In this research, all patients received postsurgical radiation to decrease the risk of local recurrence following a conservative operation.
In the 20 cases that were followed up on, no local recurrence was seen following 1 month and up to 6 months. Local recurrence has been noted in one patient, in contrast to Mashoori et al. 9, who had a 1.5-year follow-up period. When contrasted to the outcomes of Levy et al. 22, who noted local repetition in 9% of patients, there were significant differences due to the longer follow-up duration of 5 years and the larger number of patients. When loco-regional therapy is ideal, the probability of local recurrence appears to be more linked to histological characteristics, so breast preservation ought to be an effective loco-regional therapeutic choice (radiotherapy after surgery, negative margins).
The aesthetic results of the following instances were assessed using the Harvard scale, and 80% of them had excellent results. In comparison to Tewari et al. 7, who discovered a good to excellent aesthetic outcome in 73% of cases and a fair outcome in 27% of cases, a great result was found in 10% of cases, and a fair result was found in 10% of patients.

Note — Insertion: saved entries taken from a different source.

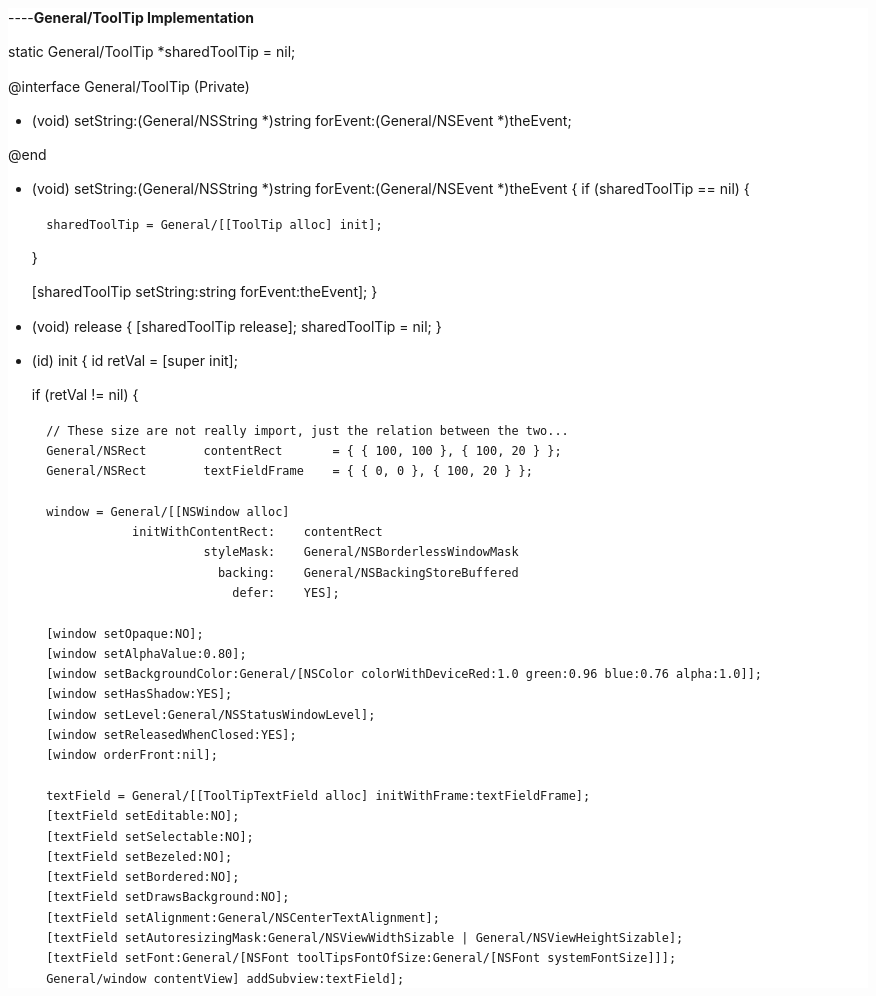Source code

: ----**General/ToolTip Implementation**

static General/ToolTip	*sharedToolTip = nil;

@interface General/ToolTip (Private)

- (void) setString:(General/NSString *)string forEvent:(General/NSEvent *)theEvent;

@end

+ (void) setString:(General/NSString *)string forEvent:(General/NSEvent *)theEvent
{
    if (sharedToolTip == nil) {
        
        sharedToolTip = General/[[ToolTip alloc] init];
    }
    
    [sharedToolTip setString:string forEvent:theEvent];
}

+ (void) release
{
    [sharedToolTip release];
    sharedToolTip = nil;
}

- (id) init
{
    id        retVal = [super init];
    
    if (retVal != nil) {
        
        // These size are not really import, just the relation between the two...
        General/NSRect        contentRect       = { { 100, 100 }, { 100, 20 } };
        General/NSRect        textFieldFrame    = { { 0, 0 }, { 100, 20 } };
        
        window = General/[[NSWindow alloc]
                    initWithContentRect:    contentRect
                              styleMask:    General/NSBorderlessWindowMask
                                backing:    General/NSBackingStoreBuffered
                                  defer:    YES];
        
        [window setOpaque:NO];
        [window setAlphaValue:0.80];
        [window setBackgroundColor:General/[NSColor colorWithDeviceRed:1.0 green:0.96 blue:0.76 alpha:1.0]];
        [window setHasShadow:YES];
        [window setLevel:General/NSStatusWindowLevel];
        [window setReleasedWhenClosed:YES];
        [window orderFront:nil];
        
        textField = General/[[ToolTipTextField alloc] initWithFrame:textFieldFrame];
        [textField setEditable:NO];
        [textField setSelectable:NO];
        [textField setBezeled:NO];
        [textField setBordered:NO];
        [textField setDrawsBackground:NO];
        [textField setAlignment:General/NSCenterTextAlignment];
        [textField setAutoresizingMask:General/NSViewWidthSizable | General/NSViewHeightSizable];
        [textField setFont:General/[NSFont toolTipsFontOfSize:General/[NSFont systemFontSize]]];
        General/window contentView] addSubview:textField];
        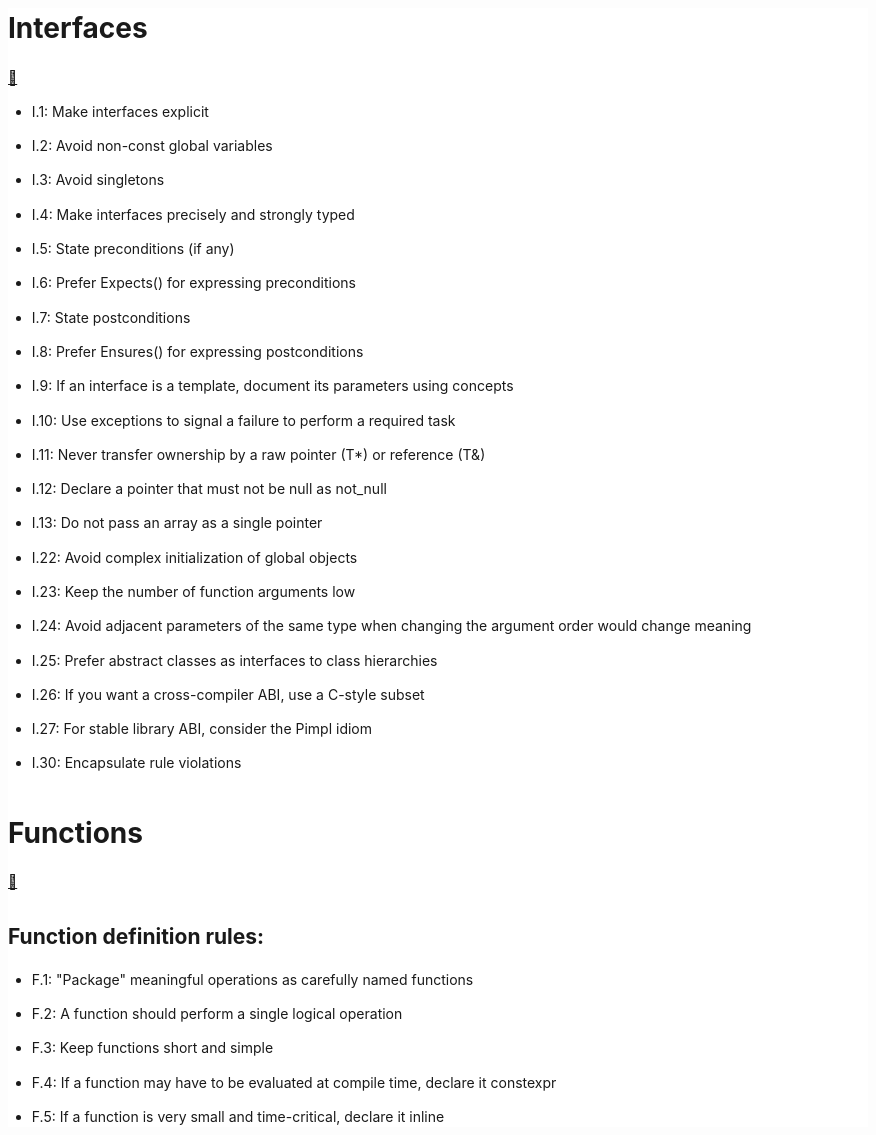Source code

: # Interfaces
[:link:](https://isocpp.github.io/CppCoreGuidelines/CppCoreGuidelines#S-interfaces)

* I.1: Make interfaces explicit

* I.2: Avoid non-const global variables

* I.3: Avoid singletons

* I.4: Make interfaces precisely and strongly typed

* I.5: State preconditions (if any)

* I.6: Prefer Expects() for expressing preconditions

* I.7: State postconditions

* I.8: Prefer Ensures() for expressing postconditions

* I.9: If an interface is a template, document its parameters using concepts

* I.10: Use exceptions to signal a failure to perform a required task

* I.11: Never transfer ownership by a raw pointer (T*) or reference (T&)

* I.12: Declare a pointer that must not be null as not_null

* I.13: Do not pass an array as a single pointer

* I.22: Avoid complex initialization of global objects

* I.23: Keep the number of function arguments low

* I.24: Avoid adjacent parameters of the same type when changing the argument order would change meaning

* I.25: Prefer abstract classes as interfaces to class hierarchies

* I.26: If you want a cross-compiler ABI, use a C-style subset

* I.27: For stable library ABI, consider the Pimpl idiom

* I.30: Encapsulate rule violations

# Functions
[:link:](https://isocpp.github.io/CppCoreGuidelines/CppCoreGuidelines#S-functions)

## Function definition rules:

* F.1: "Package" meaningful operations as carefully named functions

* F.2: A function should perform a single logical operation

* F.3: Keep functions short and simple

* F.4: If a function may have to be evaluated at compile time, declare it constexpr

* F.5: If a function is very small and time-critical, declare it inline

When the patients in the follow-up instances had been asked to score their level of satisfaction, 55% rated excellent satisfaction, 25% rated good satisfaction, merely 15% rated fair satisfaction, and 10% rated poor satisfaction. These variations were related to the extent of breast asymmetry that can occur after BCS and were highly dependent on the extent to which postoperative outcomes matched preoperative expectations.
CONCLUSION
Women who had breast cancer who took part in our research and received neoadjuvant chemotherapy showed excellent response in terms of tumor size reduction, axillary lymph node reduction, as well as pathological response. As a result, we can infer that traditional neoadjuvant chemotherapy is successful in our research, and breast conservation following neoadjuvant chemotherapy is safe based on surgical and aesthetic outcomes in women having breast cancer throughout the study's brief follow-up period.